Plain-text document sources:
------------------------------------------------------------

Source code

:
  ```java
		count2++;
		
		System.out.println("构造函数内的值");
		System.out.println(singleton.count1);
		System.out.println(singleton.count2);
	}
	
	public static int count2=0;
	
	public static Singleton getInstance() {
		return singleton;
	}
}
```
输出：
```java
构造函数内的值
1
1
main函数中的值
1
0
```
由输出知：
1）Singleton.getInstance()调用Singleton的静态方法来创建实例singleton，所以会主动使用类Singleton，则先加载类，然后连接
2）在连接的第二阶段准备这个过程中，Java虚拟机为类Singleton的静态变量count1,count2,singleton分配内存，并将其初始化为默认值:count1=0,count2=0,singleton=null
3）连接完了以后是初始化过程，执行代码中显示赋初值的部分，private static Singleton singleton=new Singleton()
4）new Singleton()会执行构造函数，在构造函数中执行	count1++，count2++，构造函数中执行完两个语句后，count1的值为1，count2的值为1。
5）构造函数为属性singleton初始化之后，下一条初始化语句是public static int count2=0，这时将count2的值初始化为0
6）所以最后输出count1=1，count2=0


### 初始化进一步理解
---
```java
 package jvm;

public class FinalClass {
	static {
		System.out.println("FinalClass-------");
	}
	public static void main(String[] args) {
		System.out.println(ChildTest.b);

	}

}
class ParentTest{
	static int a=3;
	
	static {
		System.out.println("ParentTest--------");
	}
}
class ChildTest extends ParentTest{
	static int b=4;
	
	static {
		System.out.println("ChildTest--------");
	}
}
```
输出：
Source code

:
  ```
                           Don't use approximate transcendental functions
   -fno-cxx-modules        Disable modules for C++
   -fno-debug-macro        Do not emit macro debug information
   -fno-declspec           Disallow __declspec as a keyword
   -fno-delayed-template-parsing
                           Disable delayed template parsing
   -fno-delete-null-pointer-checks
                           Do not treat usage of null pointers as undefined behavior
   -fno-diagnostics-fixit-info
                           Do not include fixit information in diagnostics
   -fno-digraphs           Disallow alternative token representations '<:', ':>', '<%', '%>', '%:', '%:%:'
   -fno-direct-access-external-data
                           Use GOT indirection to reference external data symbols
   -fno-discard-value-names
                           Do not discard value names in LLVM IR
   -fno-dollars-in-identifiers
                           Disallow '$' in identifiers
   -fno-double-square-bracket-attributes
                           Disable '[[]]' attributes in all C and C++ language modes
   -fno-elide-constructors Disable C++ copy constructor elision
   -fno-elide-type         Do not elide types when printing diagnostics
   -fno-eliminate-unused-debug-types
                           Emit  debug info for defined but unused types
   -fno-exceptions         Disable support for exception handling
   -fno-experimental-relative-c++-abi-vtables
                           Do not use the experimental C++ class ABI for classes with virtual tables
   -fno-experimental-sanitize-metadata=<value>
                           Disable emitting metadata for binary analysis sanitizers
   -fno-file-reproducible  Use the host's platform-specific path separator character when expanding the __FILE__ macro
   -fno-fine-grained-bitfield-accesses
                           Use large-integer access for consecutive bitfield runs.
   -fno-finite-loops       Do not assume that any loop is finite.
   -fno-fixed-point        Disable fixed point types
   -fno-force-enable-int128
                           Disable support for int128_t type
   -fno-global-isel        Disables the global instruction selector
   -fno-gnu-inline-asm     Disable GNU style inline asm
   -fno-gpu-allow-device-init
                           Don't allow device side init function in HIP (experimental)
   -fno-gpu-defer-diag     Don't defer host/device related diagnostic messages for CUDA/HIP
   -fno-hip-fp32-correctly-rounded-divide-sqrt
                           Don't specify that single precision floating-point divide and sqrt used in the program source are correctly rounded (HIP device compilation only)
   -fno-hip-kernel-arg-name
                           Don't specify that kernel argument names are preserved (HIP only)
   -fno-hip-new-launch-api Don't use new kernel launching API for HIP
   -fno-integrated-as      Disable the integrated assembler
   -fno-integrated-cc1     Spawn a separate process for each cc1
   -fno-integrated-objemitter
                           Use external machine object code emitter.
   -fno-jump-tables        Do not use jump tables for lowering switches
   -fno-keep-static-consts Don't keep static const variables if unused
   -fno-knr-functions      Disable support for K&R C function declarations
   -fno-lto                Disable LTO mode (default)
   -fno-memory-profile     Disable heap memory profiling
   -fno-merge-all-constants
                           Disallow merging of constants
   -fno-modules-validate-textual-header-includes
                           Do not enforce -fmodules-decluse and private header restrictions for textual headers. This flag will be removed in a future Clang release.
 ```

------------------------------------------------------------

Aim of the exercise –
Look through the data above and return each line where the string "Disallow" occurs.

Answer area –
   -fno-declspec           Disallow __declspec as a keyword
   -fno-digraphs           Disallow alternative token representations '<:', ':>', '<%', '%>', '%:', '%:%:'
                           Disallow '$' in identifiers
                           Disallow merging of constants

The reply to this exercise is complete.